» ZIEL DER AUFGABE:
Schreib den Textauszug über die Erinnerungsschwemme dieser Tage nach seinem letzten Satz weiter.

ANGESICHTS DER ERINNERUNGSSCHWEMME DIESER TAGE

Wir werden gegenwärtig mit Darstellungen förmlich überschüttet, die daran anknüpfen, dass ein friedliches Volk eine Mauer zum Einsturz bringt.
Fast alle Menschen, die ich kenne, sind mit so gut wie allem in höchstem Maß unzufrieden: mit dem Lohn, mit der Qualität der Lebensmittel, mit den Preisen für Wohnung und Straßenbahn, der Größe der Kindergartengruppe ….
Bilder wie das obige sieht man nicht!
Niemand muss sich den herrschenden Zuständen beugen! Allerdings sind dafür Anstrengung und aufrechter Gang nötig. Wer in den Kriechgang schaltet ist – trotz allem – in einem gewissen Maß selbst schuld. Ist irgendwie seltsam, darauf in einem Volk hinweisen zu müssen, das – wie uns allen in den letzten Tagen rund um die Uhr erzählt wird – friedlich eine Mauer zum Einsturz brachte.

» DIE DATEN:

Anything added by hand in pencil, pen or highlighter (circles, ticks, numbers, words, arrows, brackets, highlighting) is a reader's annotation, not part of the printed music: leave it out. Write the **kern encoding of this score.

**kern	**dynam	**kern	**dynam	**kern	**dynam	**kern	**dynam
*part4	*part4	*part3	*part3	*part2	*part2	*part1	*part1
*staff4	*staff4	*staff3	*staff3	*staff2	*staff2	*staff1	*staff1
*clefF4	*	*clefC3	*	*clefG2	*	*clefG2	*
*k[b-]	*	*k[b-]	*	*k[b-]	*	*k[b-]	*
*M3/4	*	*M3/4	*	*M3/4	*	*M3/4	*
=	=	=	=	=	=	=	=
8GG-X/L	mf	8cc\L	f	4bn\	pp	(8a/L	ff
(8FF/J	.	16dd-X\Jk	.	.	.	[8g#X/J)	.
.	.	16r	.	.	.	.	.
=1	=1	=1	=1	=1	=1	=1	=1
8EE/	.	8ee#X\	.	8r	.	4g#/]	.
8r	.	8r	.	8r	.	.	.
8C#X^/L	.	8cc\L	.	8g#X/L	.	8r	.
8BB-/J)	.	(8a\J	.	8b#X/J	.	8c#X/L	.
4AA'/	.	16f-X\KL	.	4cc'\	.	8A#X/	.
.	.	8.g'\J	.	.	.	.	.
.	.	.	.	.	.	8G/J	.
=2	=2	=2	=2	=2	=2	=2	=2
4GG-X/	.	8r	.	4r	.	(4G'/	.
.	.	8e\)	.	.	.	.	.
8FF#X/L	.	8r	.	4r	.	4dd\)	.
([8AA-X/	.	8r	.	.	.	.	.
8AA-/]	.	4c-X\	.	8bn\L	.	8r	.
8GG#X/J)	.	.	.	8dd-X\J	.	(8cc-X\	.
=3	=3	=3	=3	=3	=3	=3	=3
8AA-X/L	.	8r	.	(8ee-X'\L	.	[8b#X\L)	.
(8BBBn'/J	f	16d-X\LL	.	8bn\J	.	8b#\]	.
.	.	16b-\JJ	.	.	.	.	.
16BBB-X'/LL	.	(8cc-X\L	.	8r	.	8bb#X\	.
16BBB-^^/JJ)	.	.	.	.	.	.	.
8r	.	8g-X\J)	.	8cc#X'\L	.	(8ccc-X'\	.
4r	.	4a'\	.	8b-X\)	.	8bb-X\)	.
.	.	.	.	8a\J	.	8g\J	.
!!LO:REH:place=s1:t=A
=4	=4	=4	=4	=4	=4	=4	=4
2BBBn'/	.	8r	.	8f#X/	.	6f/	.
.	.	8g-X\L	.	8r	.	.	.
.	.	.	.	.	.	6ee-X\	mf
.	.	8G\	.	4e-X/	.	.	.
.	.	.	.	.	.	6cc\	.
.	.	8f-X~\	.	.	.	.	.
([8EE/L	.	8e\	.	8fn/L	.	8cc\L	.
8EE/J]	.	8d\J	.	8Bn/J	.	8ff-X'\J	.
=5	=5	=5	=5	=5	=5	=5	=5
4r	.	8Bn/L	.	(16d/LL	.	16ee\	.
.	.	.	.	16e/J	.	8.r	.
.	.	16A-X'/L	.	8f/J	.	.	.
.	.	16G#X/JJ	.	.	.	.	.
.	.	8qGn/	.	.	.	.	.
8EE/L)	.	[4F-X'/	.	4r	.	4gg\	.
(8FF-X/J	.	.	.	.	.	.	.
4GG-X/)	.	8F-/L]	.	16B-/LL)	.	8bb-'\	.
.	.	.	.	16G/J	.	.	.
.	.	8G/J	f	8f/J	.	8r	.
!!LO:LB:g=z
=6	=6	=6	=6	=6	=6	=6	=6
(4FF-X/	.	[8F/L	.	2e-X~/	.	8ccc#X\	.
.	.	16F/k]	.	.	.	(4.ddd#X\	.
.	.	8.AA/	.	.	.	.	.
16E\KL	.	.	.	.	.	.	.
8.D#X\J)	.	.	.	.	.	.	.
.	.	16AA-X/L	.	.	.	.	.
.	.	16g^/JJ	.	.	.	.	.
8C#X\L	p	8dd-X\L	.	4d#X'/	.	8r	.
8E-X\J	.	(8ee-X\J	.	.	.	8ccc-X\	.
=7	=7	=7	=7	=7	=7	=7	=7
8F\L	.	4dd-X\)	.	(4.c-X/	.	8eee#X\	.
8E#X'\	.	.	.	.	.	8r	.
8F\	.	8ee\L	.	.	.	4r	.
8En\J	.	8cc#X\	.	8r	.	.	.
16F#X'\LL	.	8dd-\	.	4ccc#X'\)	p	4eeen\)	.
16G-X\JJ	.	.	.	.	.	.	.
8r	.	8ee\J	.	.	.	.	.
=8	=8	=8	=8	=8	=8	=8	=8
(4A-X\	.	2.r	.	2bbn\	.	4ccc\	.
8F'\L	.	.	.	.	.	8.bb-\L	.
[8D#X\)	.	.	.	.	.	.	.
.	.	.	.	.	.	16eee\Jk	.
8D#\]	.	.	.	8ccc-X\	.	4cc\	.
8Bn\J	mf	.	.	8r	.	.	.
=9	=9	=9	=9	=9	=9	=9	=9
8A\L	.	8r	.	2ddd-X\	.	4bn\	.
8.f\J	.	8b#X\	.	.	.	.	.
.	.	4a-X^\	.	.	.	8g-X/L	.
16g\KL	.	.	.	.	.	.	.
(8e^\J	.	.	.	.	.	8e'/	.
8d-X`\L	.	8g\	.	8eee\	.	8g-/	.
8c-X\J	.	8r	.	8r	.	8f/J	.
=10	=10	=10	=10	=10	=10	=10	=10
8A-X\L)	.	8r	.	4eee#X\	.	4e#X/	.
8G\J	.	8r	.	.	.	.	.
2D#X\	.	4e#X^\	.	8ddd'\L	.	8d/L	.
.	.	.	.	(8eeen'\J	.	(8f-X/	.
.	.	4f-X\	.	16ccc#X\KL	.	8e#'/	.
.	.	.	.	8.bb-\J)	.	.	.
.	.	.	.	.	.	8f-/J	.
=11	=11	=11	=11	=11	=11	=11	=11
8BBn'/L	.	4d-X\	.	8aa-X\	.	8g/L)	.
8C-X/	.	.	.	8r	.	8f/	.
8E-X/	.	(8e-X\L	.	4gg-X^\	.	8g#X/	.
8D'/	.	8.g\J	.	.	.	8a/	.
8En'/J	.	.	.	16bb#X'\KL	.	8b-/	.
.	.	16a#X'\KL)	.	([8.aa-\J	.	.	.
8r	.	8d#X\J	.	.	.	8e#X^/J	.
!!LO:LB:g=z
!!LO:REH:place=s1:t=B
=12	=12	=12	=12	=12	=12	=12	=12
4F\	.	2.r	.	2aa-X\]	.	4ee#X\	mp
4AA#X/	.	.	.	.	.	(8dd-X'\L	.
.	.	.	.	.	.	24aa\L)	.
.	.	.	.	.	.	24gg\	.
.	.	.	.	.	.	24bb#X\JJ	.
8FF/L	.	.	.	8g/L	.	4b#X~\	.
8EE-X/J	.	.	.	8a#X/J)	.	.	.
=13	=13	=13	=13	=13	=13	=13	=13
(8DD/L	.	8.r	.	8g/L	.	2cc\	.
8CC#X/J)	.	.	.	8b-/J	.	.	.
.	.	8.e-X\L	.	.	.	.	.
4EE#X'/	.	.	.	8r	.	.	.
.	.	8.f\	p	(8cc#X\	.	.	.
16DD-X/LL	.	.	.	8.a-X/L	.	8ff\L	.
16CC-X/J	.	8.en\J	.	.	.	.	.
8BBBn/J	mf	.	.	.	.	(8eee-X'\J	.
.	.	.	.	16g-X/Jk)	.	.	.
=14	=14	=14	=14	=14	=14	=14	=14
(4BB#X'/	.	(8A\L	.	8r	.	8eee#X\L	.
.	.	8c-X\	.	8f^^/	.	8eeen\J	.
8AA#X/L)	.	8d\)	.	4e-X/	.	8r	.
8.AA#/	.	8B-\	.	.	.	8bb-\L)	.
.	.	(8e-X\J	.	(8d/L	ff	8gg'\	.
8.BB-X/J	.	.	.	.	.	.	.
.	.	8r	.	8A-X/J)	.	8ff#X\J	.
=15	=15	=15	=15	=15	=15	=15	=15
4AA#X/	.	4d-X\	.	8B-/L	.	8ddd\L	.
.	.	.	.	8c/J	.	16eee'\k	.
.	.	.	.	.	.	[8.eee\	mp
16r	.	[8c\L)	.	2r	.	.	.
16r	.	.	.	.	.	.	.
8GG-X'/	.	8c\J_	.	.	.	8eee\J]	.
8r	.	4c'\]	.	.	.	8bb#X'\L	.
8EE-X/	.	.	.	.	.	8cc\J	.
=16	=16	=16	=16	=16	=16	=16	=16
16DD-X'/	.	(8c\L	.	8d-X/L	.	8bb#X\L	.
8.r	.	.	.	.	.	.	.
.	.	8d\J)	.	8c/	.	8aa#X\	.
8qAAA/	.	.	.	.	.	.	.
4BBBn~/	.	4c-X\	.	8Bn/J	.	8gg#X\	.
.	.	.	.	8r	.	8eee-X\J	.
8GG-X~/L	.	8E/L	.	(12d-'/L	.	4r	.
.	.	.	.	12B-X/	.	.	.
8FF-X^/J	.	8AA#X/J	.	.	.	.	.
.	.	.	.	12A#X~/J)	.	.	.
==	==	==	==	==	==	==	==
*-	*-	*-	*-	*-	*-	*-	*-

» ERWARTETE ANTWORT:
Für seine materiellen Rechte muss man in kapitalistischen Staaten kämpfen. Man darf dafür in Schaufenstern jede Menge Dinge sehen, die man sich nicht leisten kann. Das wird dummerweise häufig mit „Freiheit“ verwechselt.
Bis 1989 herrschte in einem Teil dieses Landes eine andere Situation: Was man sehen konnte, konnte man sich auch leisten. Es war halt nicht viel. Vielen war es nicht genug. Dass es keinen Kaffee gab, ist ein Gerücht. Er war nur leidlich fair gehandelt und man konnte ihn sich deshalb nicht jeden Tag leisten.
Jetzt sieht man mehr in den Schaufenstern, die sogar nachts beleuchtet sind. Zumindest in den Städten. Dafür gibt´s auf dem Land in West und Ost keine Geschäfte mehr, und man muss böse sein und im Internet bestellen, evt. sogar bei „amazon“, und sein Fleisch bei Aldi kaufen.
Es gibt keinen Kindergartenplatz und auch keinen Verantwortlichen des Betriebs der Kontakt zu den Rentnern hält. Die Wohnung verschlingt die Häfte des Verdienstes. Essen gibt´s ab dem 20. bei der Tafel. Wer Licht zum Lesen braucht, stellt sich mit dem Buch vor ein Fenster von Karstadt, dann braucht er nicht einmal Strom. Das taugt auch.
Man hat´s 1989 so gewollt!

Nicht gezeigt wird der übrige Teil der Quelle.